The first of what may be many petitions aiming to expand the coverage of medical marijuana in Connecticut was recently brought before the state’s Medical Marijuana Program Board of Physicians.

Registered patients and medical representatives attended last Wednesday’s hearing in Hartford calling for four additional medical conditions to be legally treated through medical marijuana. Members of the public gave testimonies before the board petitioning for the recognition of each of the conditions — sickle cell disease, Tourette Syndrome, psoriasis arthritis and Post-Laminectomy Syndrome — a common issue following back surgery.

The meeting concluded with the proposal left unresolved, allowing for additional testimonies and materials to be submitted to the board before Dec. 12. Commissioner of Consumer Protection William Rubenstein said that the board’s next meeting in January will deliberate on the petitions and decide whether to add the conditions.

“We’re going to wait to see what the petition process brings in terms of recommendations from the Board of Physicians,” Rubenstein said. “Since we’re in the process of getting petitions from the public and evaluating additional conditions, I don’t want to prejudge the process.”

If the board approves these conditions, members must take further steps before the additions become formally recognized. Rubenstein noted that a letter of recommendation must be submitted by the board to the Commissioner of Consumer Protection before another public hearing is held. The motion will be approved only after a regulations review by the general assembly, he said.

Having only just been implemented in September, Connecticut’s medical marijuana statute allows for members of the public to request other debilitating conditions be added to the original 11 eligible for medical cannabis. However, other states have similar policies which have already been amended to include additional medical maladies.

“All of the qualifying conditions that were suggested to be added have been shown in other states and through research to be able to benefit from marijuana treatments,” said Morgan Fox, communications manager for the Marijuana Policy Project. “We think that overall it’s always a good thing to allow more patients to be free from unrest and be able to have safe access to the medicine.”

Fox explained that the policy originally started with 11 conditions to make it easy to pass through state congress. He said that sometimes, in order to start protecting patients immediately, the lists for such laws are abridged. Since the program has taken a while to become active, legislators have not focused on expanding the protections, he added.

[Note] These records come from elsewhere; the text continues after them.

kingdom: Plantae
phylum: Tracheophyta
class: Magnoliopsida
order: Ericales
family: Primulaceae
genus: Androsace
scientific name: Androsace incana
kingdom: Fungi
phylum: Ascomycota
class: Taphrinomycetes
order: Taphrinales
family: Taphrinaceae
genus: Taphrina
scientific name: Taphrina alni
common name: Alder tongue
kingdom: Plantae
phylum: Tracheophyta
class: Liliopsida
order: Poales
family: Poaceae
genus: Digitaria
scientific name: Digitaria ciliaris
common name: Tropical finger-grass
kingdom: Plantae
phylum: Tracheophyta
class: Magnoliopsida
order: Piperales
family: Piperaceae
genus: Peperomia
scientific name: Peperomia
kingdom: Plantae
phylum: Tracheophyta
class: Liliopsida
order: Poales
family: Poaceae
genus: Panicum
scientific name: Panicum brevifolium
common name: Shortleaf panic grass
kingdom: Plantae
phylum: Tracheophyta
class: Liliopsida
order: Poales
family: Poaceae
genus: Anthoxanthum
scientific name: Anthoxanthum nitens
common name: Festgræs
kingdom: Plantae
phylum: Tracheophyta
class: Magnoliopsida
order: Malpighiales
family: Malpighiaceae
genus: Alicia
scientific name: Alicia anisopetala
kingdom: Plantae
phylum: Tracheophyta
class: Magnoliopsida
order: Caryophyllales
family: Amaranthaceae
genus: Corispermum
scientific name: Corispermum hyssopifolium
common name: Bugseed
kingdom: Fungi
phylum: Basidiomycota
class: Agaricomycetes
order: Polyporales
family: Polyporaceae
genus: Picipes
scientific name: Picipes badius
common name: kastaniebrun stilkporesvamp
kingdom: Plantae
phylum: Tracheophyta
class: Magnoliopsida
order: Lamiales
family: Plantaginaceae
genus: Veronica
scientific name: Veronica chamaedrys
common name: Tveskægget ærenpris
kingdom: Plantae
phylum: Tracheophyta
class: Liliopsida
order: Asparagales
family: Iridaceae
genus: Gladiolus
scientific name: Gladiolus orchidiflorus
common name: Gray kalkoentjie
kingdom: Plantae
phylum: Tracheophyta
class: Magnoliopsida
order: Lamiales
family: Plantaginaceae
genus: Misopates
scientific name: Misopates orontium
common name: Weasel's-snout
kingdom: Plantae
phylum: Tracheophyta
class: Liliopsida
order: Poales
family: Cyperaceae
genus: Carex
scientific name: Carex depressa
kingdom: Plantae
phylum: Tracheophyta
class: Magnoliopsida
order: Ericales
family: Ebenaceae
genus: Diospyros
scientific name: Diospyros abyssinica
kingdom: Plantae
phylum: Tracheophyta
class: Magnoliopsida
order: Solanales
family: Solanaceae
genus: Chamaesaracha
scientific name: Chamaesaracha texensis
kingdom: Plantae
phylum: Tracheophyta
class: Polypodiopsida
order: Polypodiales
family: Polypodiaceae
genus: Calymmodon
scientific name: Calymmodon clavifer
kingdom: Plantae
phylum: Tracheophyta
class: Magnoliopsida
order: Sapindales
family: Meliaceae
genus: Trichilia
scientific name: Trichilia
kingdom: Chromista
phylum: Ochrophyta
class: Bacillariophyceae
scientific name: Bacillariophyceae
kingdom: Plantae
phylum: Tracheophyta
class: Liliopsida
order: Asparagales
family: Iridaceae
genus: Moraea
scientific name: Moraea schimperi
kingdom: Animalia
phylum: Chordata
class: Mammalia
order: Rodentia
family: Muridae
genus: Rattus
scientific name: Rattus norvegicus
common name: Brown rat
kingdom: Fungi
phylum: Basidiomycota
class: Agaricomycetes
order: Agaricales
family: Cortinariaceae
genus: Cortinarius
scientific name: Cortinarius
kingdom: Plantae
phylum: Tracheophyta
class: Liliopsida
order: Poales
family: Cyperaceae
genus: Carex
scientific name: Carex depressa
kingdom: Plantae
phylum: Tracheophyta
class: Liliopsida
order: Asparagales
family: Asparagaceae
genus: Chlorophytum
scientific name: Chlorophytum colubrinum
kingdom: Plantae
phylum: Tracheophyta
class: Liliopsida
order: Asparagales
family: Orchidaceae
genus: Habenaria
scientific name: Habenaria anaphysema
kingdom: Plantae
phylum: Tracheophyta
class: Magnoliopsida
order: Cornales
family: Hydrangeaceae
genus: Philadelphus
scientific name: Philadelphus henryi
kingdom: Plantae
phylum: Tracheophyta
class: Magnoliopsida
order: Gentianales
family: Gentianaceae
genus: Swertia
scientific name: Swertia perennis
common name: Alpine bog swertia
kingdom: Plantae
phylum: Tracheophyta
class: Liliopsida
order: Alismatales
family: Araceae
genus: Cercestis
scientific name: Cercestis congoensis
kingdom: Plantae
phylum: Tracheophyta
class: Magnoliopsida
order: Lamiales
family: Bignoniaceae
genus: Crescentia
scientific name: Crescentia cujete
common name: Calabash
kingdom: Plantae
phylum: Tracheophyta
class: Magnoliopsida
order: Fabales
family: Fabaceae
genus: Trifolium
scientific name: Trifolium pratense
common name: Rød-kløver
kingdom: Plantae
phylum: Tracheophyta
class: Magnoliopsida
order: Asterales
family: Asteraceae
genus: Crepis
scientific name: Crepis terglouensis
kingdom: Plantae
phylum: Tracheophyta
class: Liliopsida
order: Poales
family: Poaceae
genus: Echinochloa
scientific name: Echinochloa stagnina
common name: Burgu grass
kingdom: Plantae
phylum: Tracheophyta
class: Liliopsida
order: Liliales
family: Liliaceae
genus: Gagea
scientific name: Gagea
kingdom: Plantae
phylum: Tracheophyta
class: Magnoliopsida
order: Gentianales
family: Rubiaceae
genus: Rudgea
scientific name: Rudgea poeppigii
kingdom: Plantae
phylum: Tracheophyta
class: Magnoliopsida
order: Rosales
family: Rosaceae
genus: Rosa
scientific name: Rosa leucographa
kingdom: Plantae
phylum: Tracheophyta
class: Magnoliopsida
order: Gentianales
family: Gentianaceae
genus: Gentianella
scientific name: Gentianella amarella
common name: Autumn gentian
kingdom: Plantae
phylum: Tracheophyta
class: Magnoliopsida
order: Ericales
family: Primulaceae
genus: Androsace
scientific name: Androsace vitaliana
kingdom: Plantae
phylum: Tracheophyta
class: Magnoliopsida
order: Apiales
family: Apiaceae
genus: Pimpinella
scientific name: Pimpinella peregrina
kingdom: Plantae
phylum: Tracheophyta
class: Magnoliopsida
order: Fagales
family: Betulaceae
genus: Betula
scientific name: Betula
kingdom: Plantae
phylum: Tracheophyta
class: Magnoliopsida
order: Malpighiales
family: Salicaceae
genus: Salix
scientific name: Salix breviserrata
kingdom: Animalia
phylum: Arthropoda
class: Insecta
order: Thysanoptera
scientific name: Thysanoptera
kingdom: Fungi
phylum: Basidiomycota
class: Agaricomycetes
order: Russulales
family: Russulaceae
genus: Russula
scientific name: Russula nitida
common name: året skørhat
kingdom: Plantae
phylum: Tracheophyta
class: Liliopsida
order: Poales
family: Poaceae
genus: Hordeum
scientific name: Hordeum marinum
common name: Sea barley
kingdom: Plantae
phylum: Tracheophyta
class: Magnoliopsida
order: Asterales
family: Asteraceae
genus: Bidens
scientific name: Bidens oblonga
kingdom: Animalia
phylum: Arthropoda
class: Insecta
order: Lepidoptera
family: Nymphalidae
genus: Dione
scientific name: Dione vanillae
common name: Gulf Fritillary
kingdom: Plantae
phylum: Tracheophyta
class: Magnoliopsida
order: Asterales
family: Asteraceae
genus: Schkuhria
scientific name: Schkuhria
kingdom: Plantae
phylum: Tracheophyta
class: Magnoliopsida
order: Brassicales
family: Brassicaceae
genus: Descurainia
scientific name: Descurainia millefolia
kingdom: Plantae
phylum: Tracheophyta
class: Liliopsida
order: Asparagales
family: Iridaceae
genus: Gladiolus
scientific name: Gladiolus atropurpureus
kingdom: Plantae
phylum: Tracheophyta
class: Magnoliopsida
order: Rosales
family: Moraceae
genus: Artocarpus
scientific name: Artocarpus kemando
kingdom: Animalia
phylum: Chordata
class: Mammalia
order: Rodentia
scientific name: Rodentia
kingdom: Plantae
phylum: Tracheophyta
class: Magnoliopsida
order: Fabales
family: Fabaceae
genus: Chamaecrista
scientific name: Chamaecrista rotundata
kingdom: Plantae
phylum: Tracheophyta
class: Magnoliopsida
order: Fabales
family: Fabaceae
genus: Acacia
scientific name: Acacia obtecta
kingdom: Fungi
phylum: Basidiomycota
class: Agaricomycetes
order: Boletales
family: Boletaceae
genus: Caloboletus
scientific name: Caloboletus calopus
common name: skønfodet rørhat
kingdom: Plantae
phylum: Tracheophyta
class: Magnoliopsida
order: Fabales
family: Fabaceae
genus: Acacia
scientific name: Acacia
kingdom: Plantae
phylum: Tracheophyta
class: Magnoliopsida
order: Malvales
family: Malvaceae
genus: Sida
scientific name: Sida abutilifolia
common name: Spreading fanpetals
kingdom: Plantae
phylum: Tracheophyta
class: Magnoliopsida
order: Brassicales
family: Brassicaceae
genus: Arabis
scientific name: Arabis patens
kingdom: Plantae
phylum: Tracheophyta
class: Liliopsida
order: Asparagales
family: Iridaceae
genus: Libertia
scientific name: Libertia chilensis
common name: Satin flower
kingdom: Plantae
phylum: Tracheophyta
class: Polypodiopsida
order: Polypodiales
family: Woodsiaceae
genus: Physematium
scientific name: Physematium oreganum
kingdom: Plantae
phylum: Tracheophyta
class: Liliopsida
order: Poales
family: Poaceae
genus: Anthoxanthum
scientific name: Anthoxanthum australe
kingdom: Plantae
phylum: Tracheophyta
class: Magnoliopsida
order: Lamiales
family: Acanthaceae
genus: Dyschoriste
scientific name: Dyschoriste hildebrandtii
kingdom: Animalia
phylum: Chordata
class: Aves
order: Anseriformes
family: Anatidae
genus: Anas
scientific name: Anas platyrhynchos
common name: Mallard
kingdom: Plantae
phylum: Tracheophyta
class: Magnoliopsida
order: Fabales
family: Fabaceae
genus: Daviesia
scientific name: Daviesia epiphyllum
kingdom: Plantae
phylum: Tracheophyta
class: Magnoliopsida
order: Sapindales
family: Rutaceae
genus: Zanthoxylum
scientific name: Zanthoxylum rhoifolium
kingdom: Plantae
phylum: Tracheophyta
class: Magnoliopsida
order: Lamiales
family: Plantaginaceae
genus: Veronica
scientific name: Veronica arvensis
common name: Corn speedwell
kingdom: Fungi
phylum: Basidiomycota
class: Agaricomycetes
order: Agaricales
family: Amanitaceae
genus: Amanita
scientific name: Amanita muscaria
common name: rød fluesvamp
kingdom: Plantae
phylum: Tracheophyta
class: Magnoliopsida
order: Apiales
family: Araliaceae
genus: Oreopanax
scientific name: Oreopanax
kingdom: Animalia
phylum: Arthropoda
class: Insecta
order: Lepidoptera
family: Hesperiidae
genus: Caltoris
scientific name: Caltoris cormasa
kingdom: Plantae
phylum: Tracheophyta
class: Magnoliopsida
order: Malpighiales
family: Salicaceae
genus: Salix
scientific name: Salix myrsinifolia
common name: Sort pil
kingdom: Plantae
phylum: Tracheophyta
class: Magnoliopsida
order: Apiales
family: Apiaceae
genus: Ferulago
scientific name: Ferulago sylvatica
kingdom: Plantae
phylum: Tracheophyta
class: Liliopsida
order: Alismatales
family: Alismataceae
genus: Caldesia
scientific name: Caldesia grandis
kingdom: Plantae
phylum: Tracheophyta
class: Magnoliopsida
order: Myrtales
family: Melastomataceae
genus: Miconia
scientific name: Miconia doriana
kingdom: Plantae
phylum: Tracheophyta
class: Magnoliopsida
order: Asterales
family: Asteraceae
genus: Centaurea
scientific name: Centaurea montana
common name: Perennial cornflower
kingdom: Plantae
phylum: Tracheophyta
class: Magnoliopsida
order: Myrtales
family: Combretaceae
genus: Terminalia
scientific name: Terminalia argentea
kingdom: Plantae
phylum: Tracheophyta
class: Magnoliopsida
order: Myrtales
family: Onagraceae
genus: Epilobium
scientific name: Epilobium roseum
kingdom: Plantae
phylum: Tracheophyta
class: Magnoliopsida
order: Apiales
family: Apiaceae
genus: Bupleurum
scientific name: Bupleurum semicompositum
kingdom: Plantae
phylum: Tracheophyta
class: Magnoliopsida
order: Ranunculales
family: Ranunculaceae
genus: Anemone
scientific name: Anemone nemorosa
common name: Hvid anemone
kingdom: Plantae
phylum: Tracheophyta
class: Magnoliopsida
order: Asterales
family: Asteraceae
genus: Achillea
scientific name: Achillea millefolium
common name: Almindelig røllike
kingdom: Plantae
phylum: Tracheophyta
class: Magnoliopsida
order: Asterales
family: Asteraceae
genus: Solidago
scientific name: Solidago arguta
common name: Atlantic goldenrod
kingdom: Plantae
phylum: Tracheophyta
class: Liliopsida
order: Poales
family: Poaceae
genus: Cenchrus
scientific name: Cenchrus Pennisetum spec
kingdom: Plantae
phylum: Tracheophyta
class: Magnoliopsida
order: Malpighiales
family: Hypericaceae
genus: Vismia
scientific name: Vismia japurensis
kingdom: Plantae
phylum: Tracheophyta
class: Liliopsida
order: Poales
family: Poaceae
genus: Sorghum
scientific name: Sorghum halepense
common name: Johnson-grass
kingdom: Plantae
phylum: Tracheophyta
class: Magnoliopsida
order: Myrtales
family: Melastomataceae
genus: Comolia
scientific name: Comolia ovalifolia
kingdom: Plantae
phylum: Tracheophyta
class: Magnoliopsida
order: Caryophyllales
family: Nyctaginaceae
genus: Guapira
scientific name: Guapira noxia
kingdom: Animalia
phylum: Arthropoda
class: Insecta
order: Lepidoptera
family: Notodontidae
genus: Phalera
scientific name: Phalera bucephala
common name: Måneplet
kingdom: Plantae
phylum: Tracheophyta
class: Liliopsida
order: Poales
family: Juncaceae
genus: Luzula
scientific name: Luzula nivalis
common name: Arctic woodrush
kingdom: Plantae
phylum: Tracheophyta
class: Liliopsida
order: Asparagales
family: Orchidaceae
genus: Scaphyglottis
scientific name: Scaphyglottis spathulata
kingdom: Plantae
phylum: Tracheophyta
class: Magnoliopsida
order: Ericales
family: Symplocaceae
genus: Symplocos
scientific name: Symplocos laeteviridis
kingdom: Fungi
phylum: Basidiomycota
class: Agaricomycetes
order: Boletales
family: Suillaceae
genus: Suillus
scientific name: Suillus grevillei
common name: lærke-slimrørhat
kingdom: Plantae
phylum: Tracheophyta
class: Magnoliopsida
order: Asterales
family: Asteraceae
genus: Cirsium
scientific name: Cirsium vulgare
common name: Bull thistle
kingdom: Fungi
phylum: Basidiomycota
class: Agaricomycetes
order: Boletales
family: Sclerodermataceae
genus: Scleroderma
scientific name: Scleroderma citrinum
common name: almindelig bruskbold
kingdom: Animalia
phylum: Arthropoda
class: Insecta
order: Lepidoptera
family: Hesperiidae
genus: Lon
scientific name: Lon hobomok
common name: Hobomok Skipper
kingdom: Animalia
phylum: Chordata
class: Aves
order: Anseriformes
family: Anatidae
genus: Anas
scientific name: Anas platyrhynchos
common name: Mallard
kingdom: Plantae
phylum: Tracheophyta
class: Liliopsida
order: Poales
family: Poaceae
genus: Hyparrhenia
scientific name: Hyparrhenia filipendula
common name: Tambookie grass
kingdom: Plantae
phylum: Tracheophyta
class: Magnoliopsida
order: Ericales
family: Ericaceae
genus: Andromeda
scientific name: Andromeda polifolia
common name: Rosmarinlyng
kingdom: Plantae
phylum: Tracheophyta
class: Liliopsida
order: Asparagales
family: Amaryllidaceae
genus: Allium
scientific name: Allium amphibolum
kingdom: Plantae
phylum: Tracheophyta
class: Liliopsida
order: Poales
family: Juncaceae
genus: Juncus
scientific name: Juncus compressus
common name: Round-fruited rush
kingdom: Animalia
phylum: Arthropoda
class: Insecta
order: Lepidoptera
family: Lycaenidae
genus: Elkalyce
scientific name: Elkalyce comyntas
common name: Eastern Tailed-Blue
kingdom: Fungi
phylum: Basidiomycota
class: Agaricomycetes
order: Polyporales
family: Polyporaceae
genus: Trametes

However, after hearing testimonies from the group, four meeting participants interviewed agreed that no one has yet made a case against the expansion of the policy.

“I’m sure there are people who would be opposed to the expansion of medical marijuana if you asked them, but I doubt they are motivated enough to get involved in the discussion,” said John Roberts, medical director of the Adult Sickle Cell Program at Yale-New Haven Hospital. “Usually for niche issues like this, the people who care about it are going to get involved, and the people who don’t care are just going to ignore it.”

Many of the experts interviewed agreed that the plant could prove to be beneficial as a palliative remedy. Brett Sicklick, director of operations at Prime Wellness Marijuana Dispensary, said that many potential conditions that could be treated through medical marijuana are not currently recognized in Connecticut. He added that significant symptomatic relief could be achieved if medical cannabis were incorporated.

Roberts pointed out, however, that there is no evidence, specifically in sickle cell disease, that marijuana will make people better off. He underscored that, for doctors to formally begin prescribing marijuana as a remedy for this disease’s symptoms, more research would have to be done. Nonetheless, he noted many of his patients have told him that the plant has helped them alleviate pain.

Marijuana is currently legal for recreational use in four states.